(Extracted page text data)
== Segment start ==
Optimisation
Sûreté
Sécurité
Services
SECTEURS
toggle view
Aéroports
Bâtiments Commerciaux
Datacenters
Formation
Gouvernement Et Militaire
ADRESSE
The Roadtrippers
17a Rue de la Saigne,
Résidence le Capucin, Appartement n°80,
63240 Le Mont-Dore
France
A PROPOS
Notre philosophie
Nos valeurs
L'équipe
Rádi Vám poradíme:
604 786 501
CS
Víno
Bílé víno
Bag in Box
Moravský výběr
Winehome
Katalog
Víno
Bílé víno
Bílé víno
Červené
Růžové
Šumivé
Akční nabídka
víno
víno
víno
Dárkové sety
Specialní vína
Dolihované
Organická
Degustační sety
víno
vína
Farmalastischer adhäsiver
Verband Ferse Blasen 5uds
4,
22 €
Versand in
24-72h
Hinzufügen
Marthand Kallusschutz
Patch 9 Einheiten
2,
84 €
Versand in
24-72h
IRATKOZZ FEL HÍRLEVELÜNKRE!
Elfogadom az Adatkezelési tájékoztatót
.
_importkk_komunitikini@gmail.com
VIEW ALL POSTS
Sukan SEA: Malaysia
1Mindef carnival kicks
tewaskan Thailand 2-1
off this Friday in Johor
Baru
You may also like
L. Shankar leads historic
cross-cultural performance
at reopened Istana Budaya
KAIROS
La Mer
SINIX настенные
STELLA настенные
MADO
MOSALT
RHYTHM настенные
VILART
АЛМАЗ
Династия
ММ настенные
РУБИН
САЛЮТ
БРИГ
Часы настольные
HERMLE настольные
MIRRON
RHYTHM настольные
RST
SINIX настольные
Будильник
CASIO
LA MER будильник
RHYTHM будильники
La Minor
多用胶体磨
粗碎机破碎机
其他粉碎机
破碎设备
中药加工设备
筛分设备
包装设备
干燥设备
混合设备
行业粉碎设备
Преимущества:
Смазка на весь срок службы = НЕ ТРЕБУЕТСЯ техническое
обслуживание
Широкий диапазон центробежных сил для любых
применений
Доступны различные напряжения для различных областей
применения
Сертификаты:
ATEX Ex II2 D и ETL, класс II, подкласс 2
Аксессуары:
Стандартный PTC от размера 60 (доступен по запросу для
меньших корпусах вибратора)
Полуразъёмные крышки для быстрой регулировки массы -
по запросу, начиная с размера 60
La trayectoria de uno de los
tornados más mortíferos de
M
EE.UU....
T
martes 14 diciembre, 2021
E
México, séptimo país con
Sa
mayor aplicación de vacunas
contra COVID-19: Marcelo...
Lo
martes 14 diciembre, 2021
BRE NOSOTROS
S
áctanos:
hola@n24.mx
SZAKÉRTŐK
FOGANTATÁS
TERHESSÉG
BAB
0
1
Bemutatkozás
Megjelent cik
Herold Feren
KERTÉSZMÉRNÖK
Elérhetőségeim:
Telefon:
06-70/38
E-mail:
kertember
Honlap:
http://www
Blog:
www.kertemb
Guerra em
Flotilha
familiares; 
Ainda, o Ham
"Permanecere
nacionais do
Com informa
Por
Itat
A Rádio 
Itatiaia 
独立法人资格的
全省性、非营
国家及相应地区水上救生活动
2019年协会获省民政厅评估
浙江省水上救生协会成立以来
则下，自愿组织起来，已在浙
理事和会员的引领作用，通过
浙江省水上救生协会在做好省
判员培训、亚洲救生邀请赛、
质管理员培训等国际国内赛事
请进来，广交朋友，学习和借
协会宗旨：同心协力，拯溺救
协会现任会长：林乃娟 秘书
== Segment end ==
**AIM OF THE EXERCISE:** Reproduce every line of the listing above verbatim, keeping the original order.

**SOLUTION TO THIS EXERCISE:**
Optimisation
Sûreté
Sécurité
Services
SECTEURS
toggle view
Aéroports
Bâtiments Commerciaux
Datacenters
Formation
Gouvernement Et Militaire
ADRESSE
The Roadtrippers
17a Rue de la Saigne,
Résidence le Capucin, Appartement n°80,
63240 Le Mont-Dore
France
A PROPOS
Notre philosophie
Nos valeurs
L'équipe
Rádi Vám poradíme:
604 786 501
CS
Víno
Bílé víno
Bag in Box
Moravský výběr
Winehome
Katalog
Víno
Bílé víno
Bílé víno
Červené
Růžové
Šumivé
Akční nabídka
víno
víno
víno
Dárkové sety
Specialní vína
Dolihované
Organická
Degustační sety
víno
vína
Farmalastischer adhäsiver
Verband Ferse Blasen 5uds
4,
22 €
Versand in
24-72h
Hinzufügen
Marthand Kallusschutz
Patch 9 Einheiten
2,
84 €
Versand in
24-72h
IRATKOZZ FEL HÍRLEVELÜNKRE!
Elfogadom az Adatkezelési tájékoztatót
.
_importkk_komunitikini@gmail.com
VIEW ALL POSTS
Sukan SEA: Malaysia
1Mindef carnival kicks
tewaskan Thailand 2-1
off this Friday in Johor
Baru
You may also like
L. Shankar leads historic
cross-cultural performance
at reopened Istana Budaya
KAIROS
La Mer
SINIX настенные
STELLA настенные
MADO
MOSALT
RHYTHM настенные
VILART
АЛМАЗ
Династия
ММ настенные
РУБИН
САЛЮТ
БРИГ
Часы настольные
HERMLE настольные
MIRRON
RHYTHM настольные
RST
SINIX настольные
Будильник
CASIO
LA MER будильник
RHYTHM будильники
La Minor
多用胶体磨
粗碎机破碎机
其他粉碎机
破碎设备
中药加工设备
筛分设备
包装设备
干燥设备
混合设备
行业粉碎设备
Преимущества:
Смазка на весь срок службы = НЕ ТРЕБУЕТСЯ техническое
обслуживание
Широкий диапазон центробежных сил для любых
применений
Доступны различные напряжения для различных областей
применения
Сертификаты:
ATEX Ex II2 D и ETL, класс II, подкласс 2
Аксессуары:
Стандартный PTC от размера 60 (доступен по запросу для
меньших корпусах вибратора)
Полуразъёмные крышки для быстрой регулировки массы -
по запросу, начиная с размера 60
La trayectoria de uno de los
tornados más mortíferos de
M
EE.UU....
T
martes 14 diciembre, 2021
E
México, séptimo país con
Sa
mayor aplicación de vacunas
contra COVID-19: Marcelo...
Lo
martes 14 diciembre, 2021
BRE NOSOTROS
S
áctanos:
hola@n24.mx
SZAKÉRTŐK
FOGANTATÁS
TERHESSÉG
BAB
0
1
Bemutatkozás
Megjelent cik
Herold Feren
KERTÉSZMÉRNÖK
Elérhetőségeim:
Telefon:
06-70/38
E-mail:
kertember
Honlap:
http://www
Blog:
www.kertemb
Guerra em
Flotilha
familiares; 
Ainda, o Ham
"Permanecere
nacionais do
Com informa
Por
Itat
A Rádio 
Itatiaia 
独立法人资格的
全省性、非营
国家及相应地区水上救生活动
2019年协会获省民政厅评估
浙江省水上救生协会成立以来
则下，自愿组织起来，已在浙
理事和会员的引领作用，通过
浙江省水上救生协会在做好省
判员培训、亚洲救生邀请赛、
质管理员培训等国际国内赛事
请进来，广交朋友，学习和借
协会宗旨：同心协力，拯溺救
协会现任会长：林乃娟 秘书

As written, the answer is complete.